Analysts from KZ Consulting pointed out that, as a digital infrastructure, a data center has both the value of fixed assets consisting of land, buildings, and mechanical and electrical equipment, as well as the operating value of generating cash flow and profits through specialized operations after the completion of construction. The investment value is relatively high. The data center market is also extremely broad. With the continuous penetration of digital technology into all fields of the economy and society, the demand for data storage and processing in the whole society will continue to increase rapidly. It is a high-quality investment object in the capital market.

Under these conditions, the scale of the data center industry continues to expand, and under the promotion of policies, regulations and measures such as the "Three-Year Action Plan for the Development of New Data Centers (2021-2023)" and the "East Data and West Computing" project, the data center will continue to develop in the direction of high technology, high computing power, high energy efficiency and high security.

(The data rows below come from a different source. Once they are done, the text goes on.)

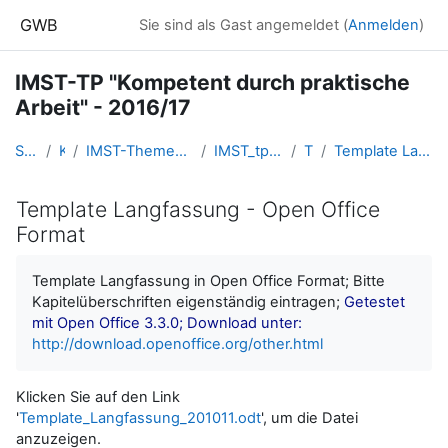
Zum Hauptinhalt
GWB
Sie sind als Gast angemeldet (
Anmelden
)
IMST-TP "Kompetent durch praktische
Arbeit" - 2016/17
Startseite
Kurse
IMST-Themenprogramme - FORUM.IMST.AC.AT
IMST_tpPraktischeArbeit_201617
Topic 4
Template Langfassung - Open Office Format
Template Langfassung - Open Office
Format
Abschlussbedingungen
Template Langfassung in Open Office Format; Bitte
Kapitelüberschriften eigenständig eintragen;
Getestet
mit Open Office 3.3.0; Download unter:
http://download.openoffice.org/other.html
Klicken Sie auf den Link
'
Template_Langfassung_201011.odt
', um die Datei
anzuzeigen.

At the same time, KZ Consulting analysts also reminded that due to factors such as the strengthening of the state's supervision of data center energy consumption, the rapid increase in market supply, the increase in market participants, and the continuous increase in energy conservation and carbon reduction requirements, the data center market competition is intensifying, construction and operation. Costs will increase, and data centers in some regions will become more difficult to power on in the short term. There are certain market risks. It is not advisable to blindly follow the trend. If you want to enter the data center, you still need to be aware of policy requirements, supply and demand, and geographic location. etc. to make a comprehensive judgment.